Brick and mortar companies don’t exactly have a walk in the park either. They are seeing growing competition from companies like Amazon.com, Wal-Mart, Best Buy and more. Like online businesses they must struggle to stay competitive. Lower margins, increased rent and advertising expenses become necessary evils to compete with mass retailers and their online counterparts. 

Many consumers subscribe to the views that they can purchase the same toys at Wal-Mart or Target that they can purchase at the Main Street toy store, and do so for less. In many cases the assumption itself is simply not true. In other cases products are being provided to mass retailers at or below what a local retailer can bring the item in for.

As if this was not enough, legislators are considering a bill which inappropriately called the Marketplace Fairness Act. While lobbyists are pretending this bill is about small business, the lobbyists themselves are paid by big business. This bill, even if it does not pass may just be the straw that breaks the camels back.

Why? Its simple. Go on any major social media network and search for #MarketplaceFairnessAct #eFairness or #NoNetTax . Big business has used this to distract small business owners from the real fight. Big business has small business owners fighting with each other instead of focusing on how to compete with large companies and deal with price discrimination.

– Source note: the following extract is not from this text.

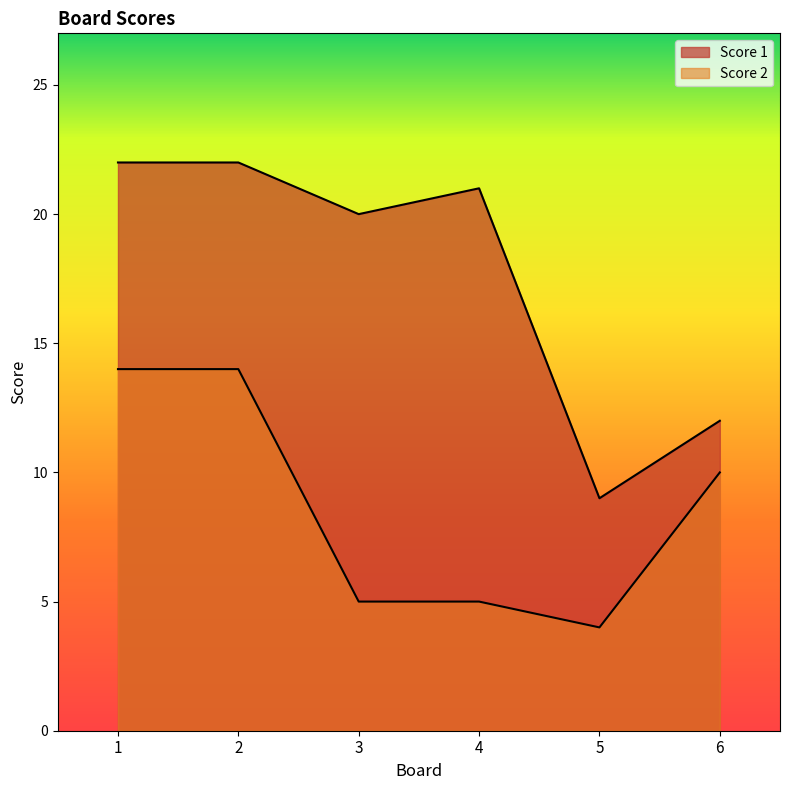

True or false: Score 2 has more than 0 points higher than both neighbors.

False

If the bill were to pass it would all but destroy a large segment of the online small business community. The bill does not deal with the core issues of implementing a sales tax nationwide. Each state can still define what is taxable and what is not and each city, state and county can define their own rates. Even within that there are special taxing districts. Small business owners simply cannot afford the resources necessary to comply with the bill. Implementation costs alone are tens of thousands of dollars and that does not even begin to consider the unfathomable and undeniable legal and accounting costs.

Small business is the backbone of this country and it is under attack by mega corporations whose stock is traded on the public market. Small business owners need to band together and address the real issues or risk a world where Main Street looks more like Wall Street. 

Justin Krauss is the Co-Founder and President of Garage Flooring LLC. Garage Flooring LLC is a niche online retailer that focuses on garage flooring and garage storage products not generally available in the local market.